• [Your instructions]:
Reproduce the records below word for word, starting at the very beginning and ending with the line that contains "Une initiation à la dégustation de 3 thés".
(Beginning of Data)
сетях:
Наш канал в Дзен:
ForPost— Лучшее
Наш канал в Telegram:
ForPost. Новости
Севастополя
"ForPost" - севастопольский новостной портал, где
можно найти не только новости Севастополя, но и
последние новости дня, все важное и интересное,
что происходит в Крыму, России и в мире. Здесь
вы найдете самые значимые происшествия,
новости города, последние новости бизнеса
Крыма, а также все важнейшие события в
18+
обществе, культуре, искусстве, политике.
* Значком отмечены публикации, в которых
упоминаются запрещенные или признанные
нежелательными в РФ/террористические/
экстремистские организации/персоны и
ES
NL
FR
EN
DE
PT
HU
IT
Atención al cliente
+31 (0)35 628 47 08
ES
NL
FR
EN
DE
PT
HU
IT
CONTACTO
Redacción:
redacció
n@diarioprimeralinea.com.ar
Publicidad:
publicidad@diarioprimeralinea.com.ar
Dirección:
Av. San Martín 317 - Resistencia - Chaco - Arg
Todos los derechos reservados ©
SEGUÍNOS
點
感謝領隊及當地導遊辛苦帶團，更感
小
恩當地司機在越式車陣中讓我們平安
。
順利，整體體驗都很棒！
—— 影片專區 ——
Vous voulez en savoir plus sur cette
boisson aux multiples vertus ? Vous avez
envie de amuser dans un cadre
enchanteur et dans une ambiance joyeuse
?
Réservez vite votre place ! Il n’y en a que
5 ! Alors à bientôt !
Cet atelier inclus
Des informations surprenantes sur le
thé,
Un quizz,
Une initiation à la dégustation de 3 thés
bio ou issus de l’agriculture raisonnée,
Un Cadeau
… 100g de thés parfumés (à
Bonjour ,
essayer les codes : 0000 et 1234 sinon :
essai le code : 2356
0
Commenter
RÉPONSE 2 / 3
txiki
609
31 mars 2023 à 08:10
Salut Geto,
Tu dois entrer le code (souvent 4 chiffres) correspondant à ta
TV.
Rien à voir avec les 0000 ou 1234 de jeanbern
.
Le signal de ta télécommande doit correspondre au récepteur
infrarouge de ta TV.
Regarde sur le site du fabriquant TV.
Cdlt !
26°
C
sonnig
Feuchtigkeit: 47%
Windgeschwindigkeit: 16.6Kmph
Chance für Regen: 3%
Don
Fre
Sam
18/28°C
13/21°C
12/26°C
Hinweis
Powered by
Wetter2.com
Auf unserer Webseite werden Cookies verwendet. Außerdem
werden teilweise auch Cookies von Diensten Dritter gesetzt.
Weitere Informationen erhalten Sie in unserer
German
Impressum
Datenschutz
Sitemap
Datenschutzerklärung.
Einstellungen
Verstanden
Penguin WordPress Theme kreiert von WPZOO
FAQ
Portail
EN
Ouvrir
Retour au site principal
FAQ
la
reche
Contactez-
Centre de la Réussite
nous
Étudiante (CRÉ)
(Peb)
(End of Data)
• [Output below]:
сетях:
Наш канал в Дзен:
ForPost— Лучшее
Наш канал в Telegram:
ForPost. Новости
Севастополя
"ForPost" - севастопольский новостной портал, где
можно найти не только новости Севастополя, но и
последние новости дня, все важное и интересное,
что происходит в Крыму, России и в мире. Здесь
вы найдете самые значимые происшествия,
новости города, последние новости бизнеса
Крыма, а также все важнейшие события в
18+
обществе, культуре, искусстве, политике.
* Значком отмечены публикации, в которых
упоминаются запрещенные или признанные
нежелательными в РФ/террористические/
экстремистские организации/персоны и
ES
NL
FR
EN
DE
PT
HU
IT
Atención al cliente
+31 (0)35 628 47 08
ES
NL
FR
EN
DE
PT
HU
IT
CONTACTO
Redacción:
redacció
n@diarioprimeralinea.com.ar
Publicidad:
publicidad@diarioprimeralinea.com.ar
Dirección:
Av. San Martín 317 - Resistencia - Chaco - Arg
Todos los derechos reservados ©
SEGUÍNOS
點
感謝領隊及當地導遊辛苦帶團，更感
小
恩當地司機在越式車陣中讓我們平安
。
順利，整體體驗都很棒！
—— 影片專區 ——
Vous voulez en savoir plus sur cette
boisson aux multiples vertus ? Vous avez
envie de amuser dans un cadre
enchanteur et dans une ambiance joyeuse
?
Réservez vite votre place ! Il n’y en a que
5 ! Alors à bientôt !
Cet atelier inclus
Des informations surprenantes sur le
thé,
Un quizz,
Une initiation à la dégustation de 3 thés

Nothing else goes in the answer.